The 'Essential Health Benefits' Package


 

The Affordable Care Act calls for the creation of health insurance exchanges in every state to provide a one-stop shop for individuals and small businesses to compare and purchase coverage. All plans operating in the exchange must offer a minimum set of health benefits and services, known as the "essential health benefits" package. Nongrandfathered plans in the individual and small group markets that are sold outside the exchanges must also offer the essential health benefits package.

Plans must include services in 10 benefit categories: ambulatory patient services, emergency services, hospitalization, maternity and newborn care, mental health and substance use disorder services (including behavioral health treatment), prescription drugs, rehabilitative and habilitative services and devices, laboratory services, preventive/wellness services and chronic disease management, and pediatric services (including oral and vision care). The ACA gives the HHS secretary the authority to decide on the set of services that will be covered in each of the 10 categories.

Edward F. Howard

Last December, the Department of Health and Human Services issued a bulletin giving states significant authority in setting those benefits. Rather than issue a national set of essential benefits, the HHS instead instructed states to select a benchmark plan that covers all of the categories. States must choose as a benchmark plan one of the three largest small-group plans in the state, one of the three largest state-employee health plans, one of the three largest federal-employee health plan options, or the largest HMO plan offered in the state’s commercial market.

Edward F. Howard, executive vice president of the Alliance for Health Reform, explains how the benefits package may vary from state to state.

Question: How much discretion do the states have in setting benefits?

Mr. Howard: The precise answer is unknown because the HHS rule-making process is still ongoing. The states have a lot of discretion in some ways. They have to cover benefits in each of the 10 categories and they have to do it in a way that doesn’t discriminate. What they have the discretion to do is to choose from among what are in effect 10 different benchmark plans. Those plans are going to vary widely and the states can make the choice of one plan or another based on what would suit their purposes best. I don’t think there are very many people saying that the states are not going to have enough discretion; even the states don’t seem to be saying that. There are a number of consumer groups and disease groups, who believe there ought to be a national standard instead; a handful of congressional Democrats agree with them and have been making some noise on that front. But this move by the HHS was pretty clearly a way to simplify the process of getting the exchanges up and running by allowing states to avoid making changes to their existing laws on mandated health benefits in the small-group market.

Question: How much state variation are we likely to see?

Mr. Howard: A lot. It reflects the fact that some states have legislated lots and lots of health benefits in the small-group market. But one of the things that the HHS Bulletin points out is that the overwhelming number of state-mandated benefits – and that number is up in the hundreds – are for items and services that are pretty common and almost universal among the states. So, in general, the variation among the mandated benefits wouldn’t produce a benchmark plan that would significantly distort the market from place to place.

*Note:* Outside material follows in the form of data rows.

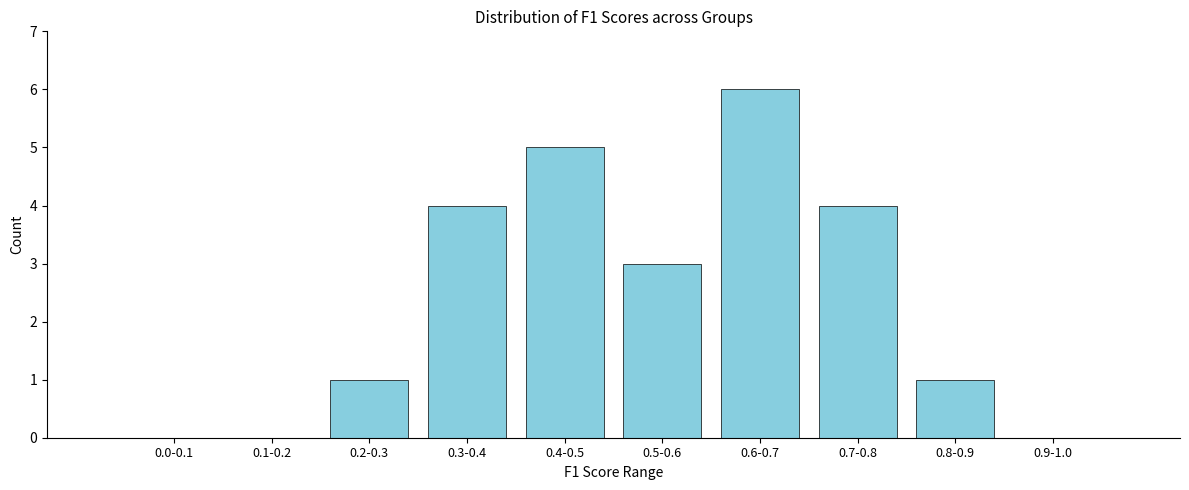

Reading left to right, list all the values displayed in this chart.

0.0-0.1=0	0.1-0.2=0	0.2-0.3=1	0.3-0.4=4	0.4-0.5=5	0.5-0.6=3	0.6-0.7=6	0.7-0.8=4	0.8-0.9=1	0.9-1.0=0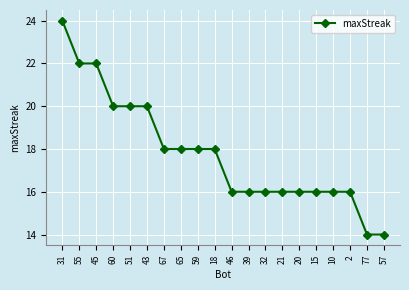

Reading left to right, list all the values displayed in this chart.

24	22	22	20	20	20	18	18	18	18	16	16	16	16	16	16	16	16	14	14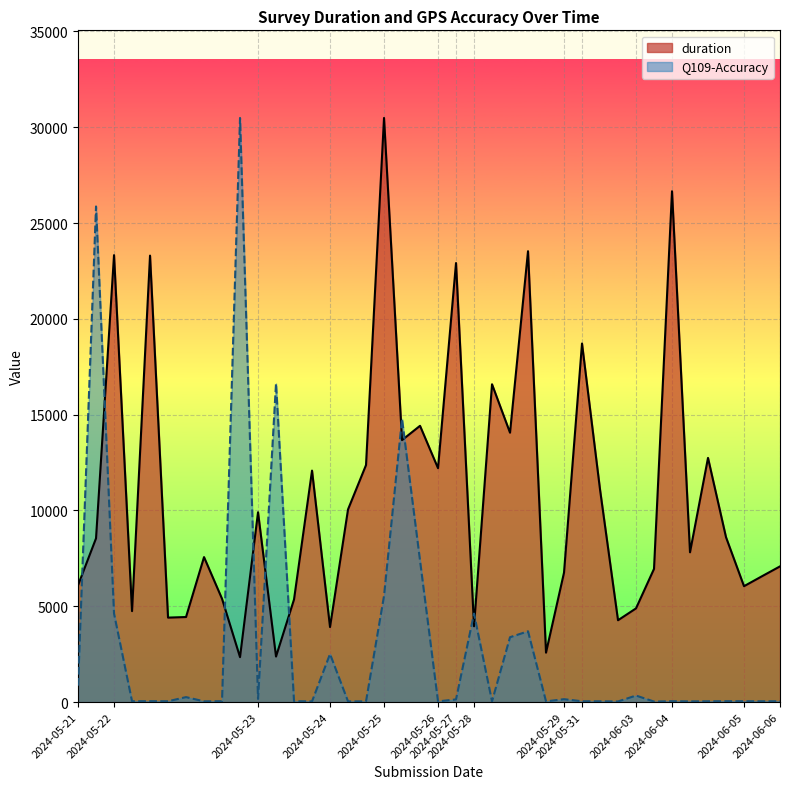

Where is the first local minimum for Q109-Accuracy?

2024-05-22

Question: Does this benchmark plan approach potentially keep down costs?

Mr. Howard: Most of the real insurance experts would tell you that it won’t hold down costs. In fact, it’s likely to increase them over a national benefits standard. Analysts who have followed this issue very closely expect states to gravitate toward choosing one of the popular plans in the small-group market in that state. By definition, what that means is that the benchmark plan is going to include the state\'s mandated health benefits. If it did not and the state chose, for example, to go with the federal employees’ plan that was most used in that state, it might not have some of the state-mandated benefits. That would mean that individuals who received subsidies to purchase insurance in the exchange would have to get part of that subsidy financed by the state. So states are going to be very much inclined to go for the somewhat richer package that is included in one of their small-group plans so that they don’t have to pay for their own mandated health benefits. For at least a couple of years that benefit package is likely to be richer than it might have been had the HHS issued a national standard.